NEW LONDON – Superintendent Winfried Feneberg is pleased to share that Kearsarge Regional High School students recently participated in an interactive Social Studies program in collaboration with the League of Women Voters of Kearsarge/Sunapee Area.
On April 21, about 12 High School sophomores reviewed the landmark 1954 U.S. Supreme Court decision, Brown v. Board of Education, and the impact the ruling had on education for all children.
The participating students have been reviewing the “Martin Luther King, Jr. and the Struggle for Black Voting Rights” case study, created by Harvard Professor Dr. David Moss, under the direction of Social Studies Teacher Curtis Roddy. Topics included segregation, Jim Crow Laws, the Ku Klux Klan, poll taxes, the “Bloody Sunday” civil rights march in Selma, Alabama, and the founding of the NAACP.

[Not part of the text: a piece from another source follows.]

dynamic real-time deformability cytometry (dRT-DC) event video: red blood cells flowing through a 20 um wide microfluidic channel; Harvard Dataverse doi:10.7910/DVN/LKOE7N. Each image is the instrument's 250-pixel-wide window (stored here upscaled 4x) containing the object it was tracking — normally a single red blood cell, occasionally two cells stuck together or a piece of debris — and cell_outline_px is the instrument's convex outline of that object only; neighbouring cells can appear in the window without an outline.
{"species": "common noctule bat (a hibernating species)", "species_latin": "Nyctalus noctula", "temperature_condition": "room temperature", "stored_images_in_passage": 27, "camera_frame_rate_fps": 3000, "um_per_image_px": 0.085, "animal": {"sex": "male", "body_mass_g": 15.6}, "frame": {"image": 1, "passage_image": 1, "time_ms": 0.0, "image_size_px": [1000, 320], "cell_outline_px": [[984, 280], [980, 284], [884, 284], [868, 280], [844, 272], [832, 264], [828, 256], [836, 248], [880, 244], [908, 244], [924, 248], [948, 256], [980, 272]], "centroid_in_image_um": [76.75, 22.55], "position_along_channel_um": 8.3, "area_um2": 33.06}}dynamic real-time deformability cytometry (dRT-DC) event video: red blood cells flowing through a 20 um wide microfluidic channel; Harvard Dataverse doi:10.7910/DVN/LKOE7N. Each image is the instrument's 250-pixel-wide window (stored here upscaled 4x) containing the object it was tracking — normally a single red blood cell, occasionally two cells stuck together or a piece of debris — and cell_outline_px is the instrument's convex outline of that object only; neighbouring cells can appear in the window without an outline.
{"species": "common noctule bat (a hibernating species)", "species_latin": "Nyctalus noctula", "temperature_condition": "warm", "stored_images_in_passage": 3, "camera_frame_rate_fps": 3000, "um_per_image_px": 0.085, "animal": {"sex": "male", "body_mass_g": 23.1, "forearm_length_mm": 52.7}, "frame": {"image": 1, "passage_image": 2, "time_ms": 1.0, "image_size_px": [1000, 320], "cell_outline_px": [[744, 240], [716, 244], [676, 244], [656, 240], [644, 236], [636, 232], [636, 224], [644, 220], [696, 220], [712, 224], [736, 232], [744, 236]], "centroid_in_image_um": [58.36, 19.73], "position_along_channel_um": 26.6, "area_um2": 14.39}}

The national League of Women Voters has partnered with the Harvard Business School to deliver free civics and social studies curriculum to teachers across the country. Curriculum is based on cases presented to the U.S. Supreme Court. With support from the LWV, Roddy attended a Harvard Business School virtual conference in January 2021 to learn more about the program’s teaching methods.
Classes are taught using the Harvard Case Method Project of Teaching History, in which students move beyond textbooks and class presentations with the goal of deeper understanding of a topic.
“I am proud of my students for the effort that they put into analyzing this case study, including those who fought to make voting a universal right, and then presenting their insights to an audience,” Roddy said. “Learning through case studies is a powerful way to improve engagement, increase understanding and prompt reflection.”
“Social Studies and civics are more than dates and places,” Superintendent Feneberg said. “By deeply examining issues such as these, our students become informed, knowledgeable voters and more interested in participating in our democracy.”